There has been a lot of discussion on what to do with sawdust and shavings produced while woodworking. Many people use there's for mulch, gardening, and animal bedding. Others have used them for heating. While a pile of sawdust doesn't burn very well, there are ways to get it to burn better. I saw a post on this forum where the author discussed making fire starters. Elsewhere on the web, I have seen people all over the world using some type of press to compact a mixture, including sawdust, into blocks or disc shape briquettes. That is what brings me to this post.

I have always had to haul my shavings and yard debris to the local burrow waste area. Recently, I acquired a wood stove and searched for means of burning my wood waste. Since I have difficulty burning usable wood, this seemed logical. There are videos on youtube showing demonstrations of these presses. One site I found was from the Beaverton Rotary. They developed one press they call the Petterson press.
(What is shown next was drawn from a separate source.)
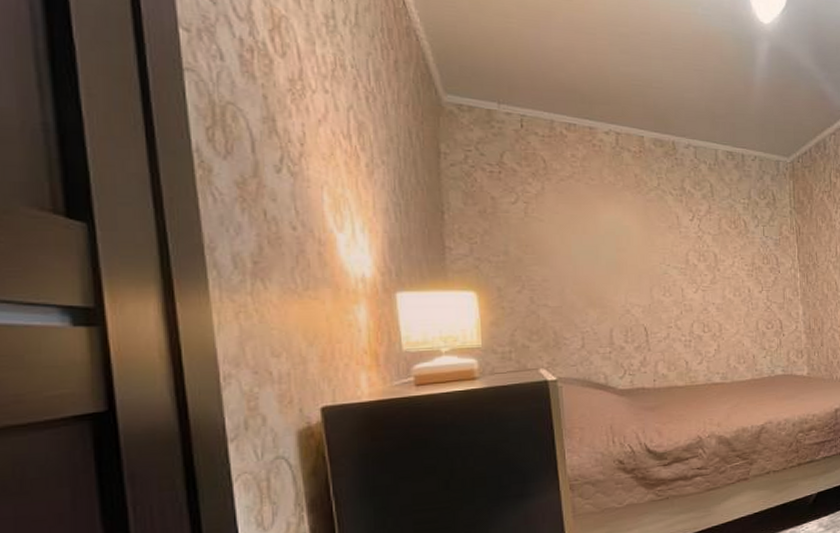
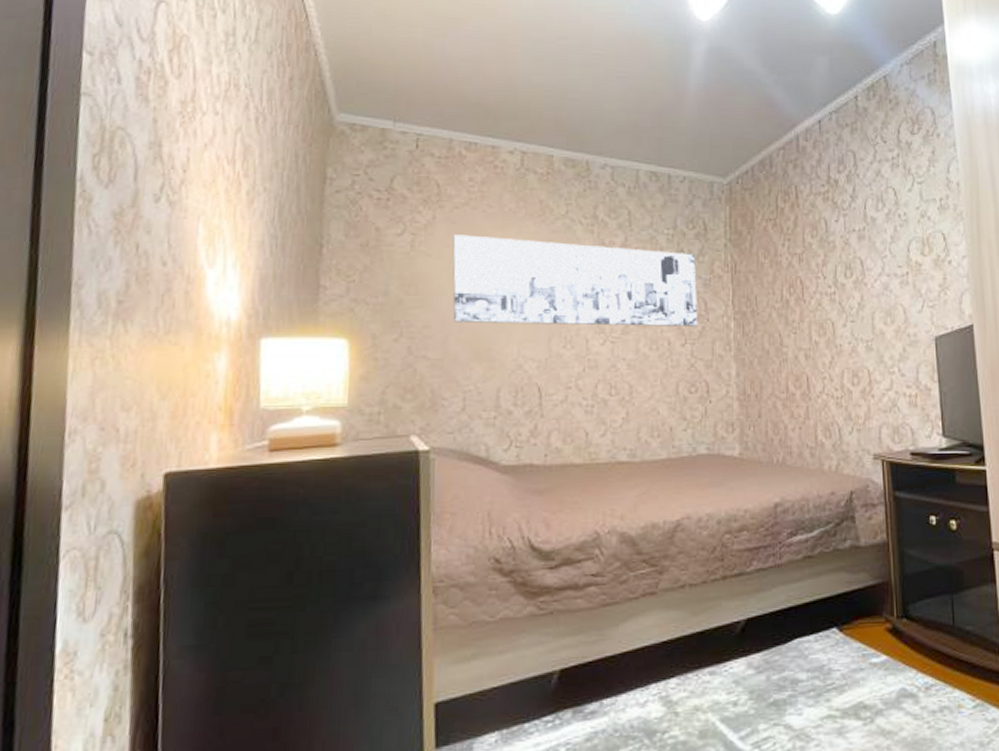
wall art: none [561,203,772,278] -> present [452,234,699,326]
Here is a link. They build these presses for third world impoverished countries. These briquettes use all kinds of waste including paper, sawdust, grass clippings, pete, ect…

I realy like the idea so I drew up some quick plans to build one. One uses a hand lever, the other, I am thinking about using with a scissor jack. Here are some pictures of my ideas. Please let me know what you think.
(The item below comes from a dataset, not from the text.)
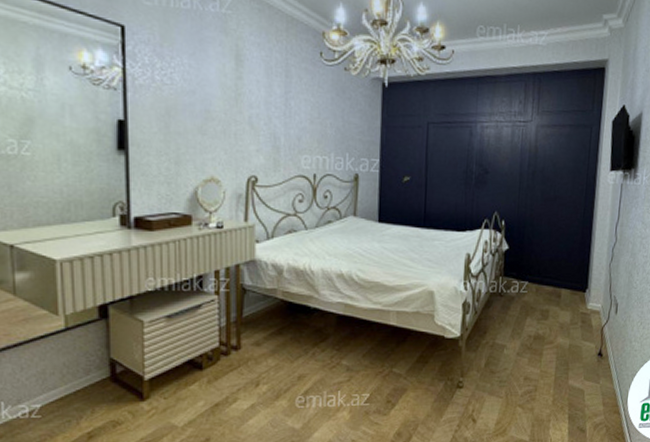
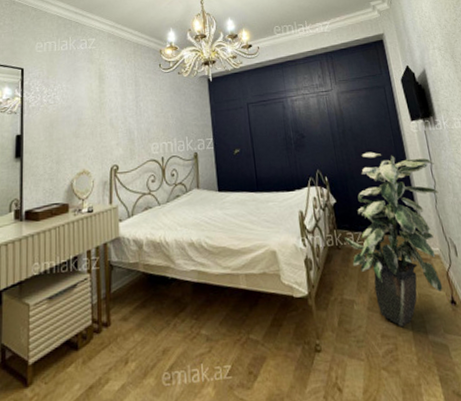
indoor plant: none [509,199,622,373] -> present [344,152,443,328]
This part attaches to the bottom of the container. It has pvc pipes that allow the water to drain off the briquettes while they are pressed.









Here is the one using a jack. Sorry, jack isn't show. It will go upside done on the top of the press.


----------



## Mario (Apr 23, 2007)

Awesome, thank you so much for the link. I live in the great white north and have been contemplating that same thing.

Thanks.


----------



## Julian (Sep 30, 2008)

Looks like a great use for all the sawdust I accumulate. I wonder if straight sawdust would work or if it needs paper mixed in?


----------



## RetiredCoastie (Sep 7, 2009)

Very nice. Do you have any info on approximately how many BTUs a briquette will generate and how long do they burn before you need to add another briquette, based on the PVC Peterson press? I like the concept and would like to learn more on how efficient it would be in a 20' by 20' shop. I like the press that uses the PVC pipe, easier to build, smaller foot print for storage and would seem to be better at water extraction. Great post!


----------



## rizay (Dec 13, 2009)

I don't know about the btu's. I have read that they will burn for about an hour. That would depend on how big they are I would assume.
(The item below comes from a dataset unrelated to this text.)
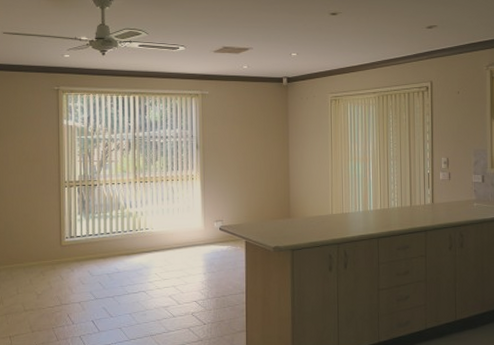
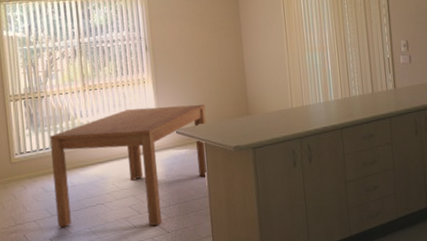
dining table: none [99,203,249,317] -> present [49,104,207,227]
I am sure straight sawdust will work. I will try it and let you know for sure.


----------



## airman (Aug 5, 2009)

very interesting. If possible could I get a copy of your finished plans? This would be a great way to use up my sawdust.


----------



## PurpLev (May 30, 2008)

thanks for the idea, and link. always looking for green concepts.


----------



## rizay (Dec 13, 2009)

No problem. As soon as I finish a few things I'll give everyone a copy of the plans. Keep watching this thread, I'll post them.


----------



## rizay (Dec 13, 2009)

I thought about using the pvc for the press but I am concerned about storing them during the summer. I think the blocks might be better.


----------



## JRod (Dec 10, 2009)

That is a great idea as I wondered what else would be in the mixture.

I take the sawdust/shavings and compact them into a coffee can add a small amount of kerosene,this makes a fire starter for the kindling.

Thanks again


----------